**Selected extract:**
********************

B2B marketing is a vital part of any LinkedIn strategy: with 95% of prospects not in the market to buy immediately, finding good-fit leads is a needle in a haystack activity without a sustained, sophisticated marketing funnel. 

Account for these 5 LinkedIn trends with your B2B marketing strategy to consistently create demand and prove the efficacy of your digital marketing efforts. 

Want to take your content marketing to the next level? Download our Copywriting Framework for Successful Campaigns for your all-in-one guide to prospect pain points and needs. 

Trend 1: Engagement is up (but so is content volume…)

LinkedIn continues to grow in importance for the B2B market. Members viewed 22% more Feed Updates last year than the year before, and 40% of LinkedIn visitors engage organically with a Page every week. The company also noted a 25% year-on-year increase in public conversations on the platform, and a 25% increase in the amount of content shared publicly.

It’s great news for B2B marketing, but increased engagement calls for some strategic shake-ups. With more content than ever, marketers must be aware that their percentage share of audience views could diminish without a regular, high-quality content strategy.

********************

**Extracted records:**
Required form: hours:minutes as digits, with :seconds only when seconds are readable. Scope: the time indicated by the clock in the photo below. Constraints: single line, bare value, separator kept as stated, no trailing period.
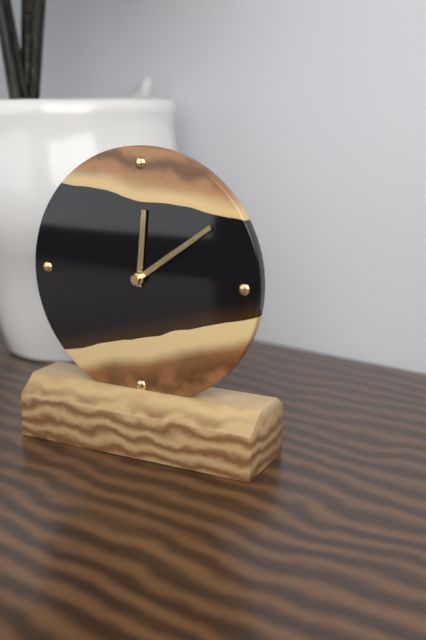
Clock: 12:09
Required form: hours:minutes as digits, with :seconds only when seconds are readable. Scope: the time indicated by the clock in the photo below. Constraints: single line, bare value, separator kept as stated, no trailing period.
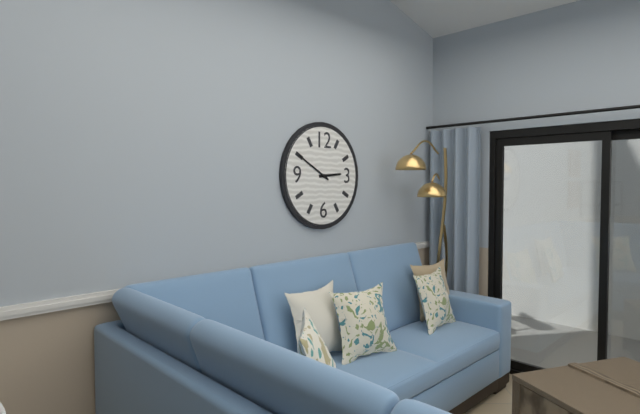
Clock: 2:50
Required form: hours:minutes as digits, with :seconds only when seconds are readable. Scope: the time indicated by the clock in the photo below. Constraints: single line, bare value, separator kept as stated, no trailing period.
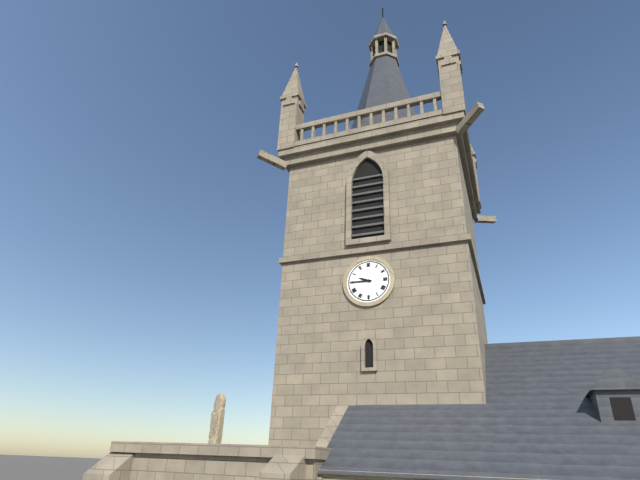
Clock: 9:45
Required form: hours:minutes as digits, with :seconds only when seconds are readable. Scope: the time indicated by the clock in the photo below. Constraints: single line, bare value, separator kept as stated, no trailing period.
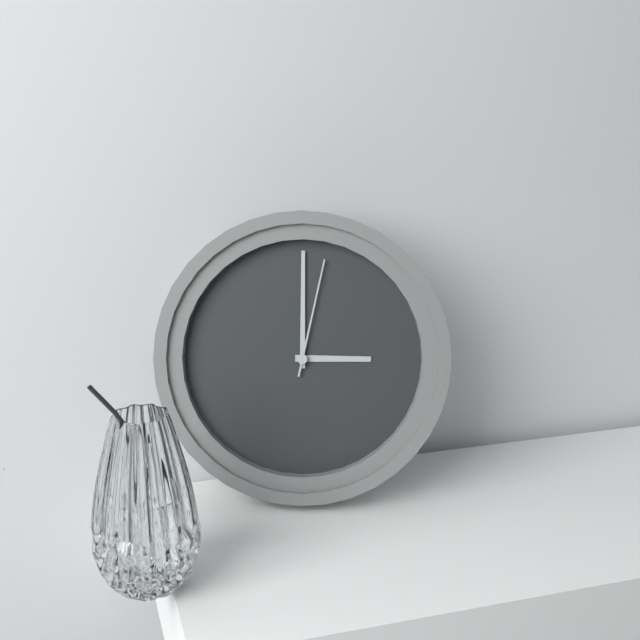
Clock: 3:00:02
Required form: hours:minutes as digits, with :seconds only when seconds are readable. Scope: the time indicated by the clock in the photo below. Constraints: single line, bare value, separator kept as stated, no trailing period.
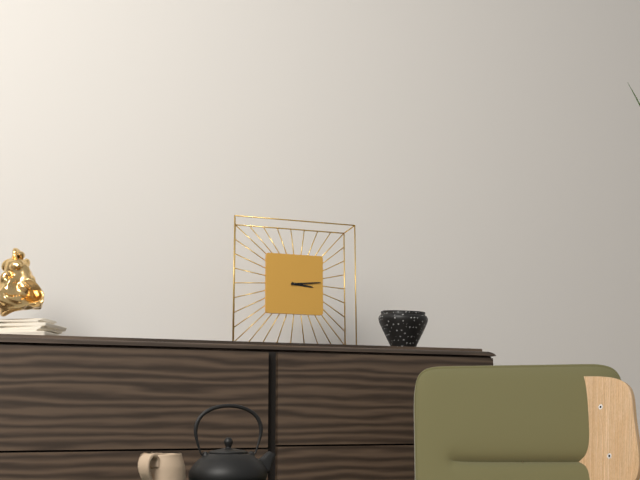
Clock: 3:14
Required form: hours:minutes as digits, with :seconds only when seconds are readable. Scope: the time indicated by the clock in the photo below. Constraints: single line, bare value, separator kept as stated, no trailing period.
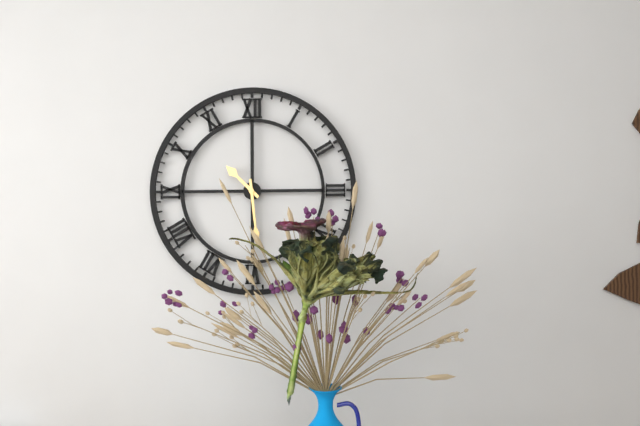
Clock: 10:29
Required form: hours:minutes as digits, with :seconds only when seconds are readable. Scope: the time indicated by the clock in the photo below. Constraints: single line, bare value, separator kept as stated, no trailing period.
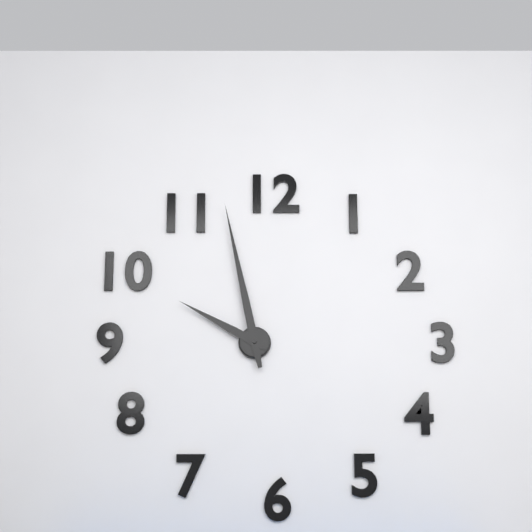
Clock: 9:58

********************

**Exercise tasks:**
**a)** In the article on LinkedIn trends for B2B marketing, how many more Feed Updates did members view last year than the year before?
**b)** Retype a passage from the article on LinkedIn trends for B2B marketing, starting at the words "It’s great news" and ending after "high-quality content strategy.".
**c)** Continue the article on LinkedIn trends for B2B marketing after its last sentence.

**Expected responses:**
**a)** 22% more.

**b)**
It’s great news for B2B marketing, but increased engagement calls for some strategic shake-ups. With more content than ever, marketers must be aware that their percentage share of audience views could diminish without a regular, high-quality content strategy.

**c)**
What to do

The key is a B2B marketing strategy that’s consistent. It’s not enough to post sporadic or subpar content. With 2.7 million LinkedIn Pages posting weekly or more, you need a content plan for topics and insights your audience will find valuable, and a content calendar to make sure these updates are posted frequently and consistently.

The results will speak for themselves: LinkedIn’s internal data shows that LinkedIn Pages that post weekly have 5.6x more followers than those that post monthly, and grow their following 7x faster. 

How to do it

Use LinkedIn’s content suggestions feature to find content ideas that will attract and engage your target audience. It shows you topics and articles trending among your ICP, which you can share or use as a starting point to generate ideas for your own posts. 

To improve consistency, start scheduling posts in advance. Consider how AI tools can help you speed up how you outline your posts.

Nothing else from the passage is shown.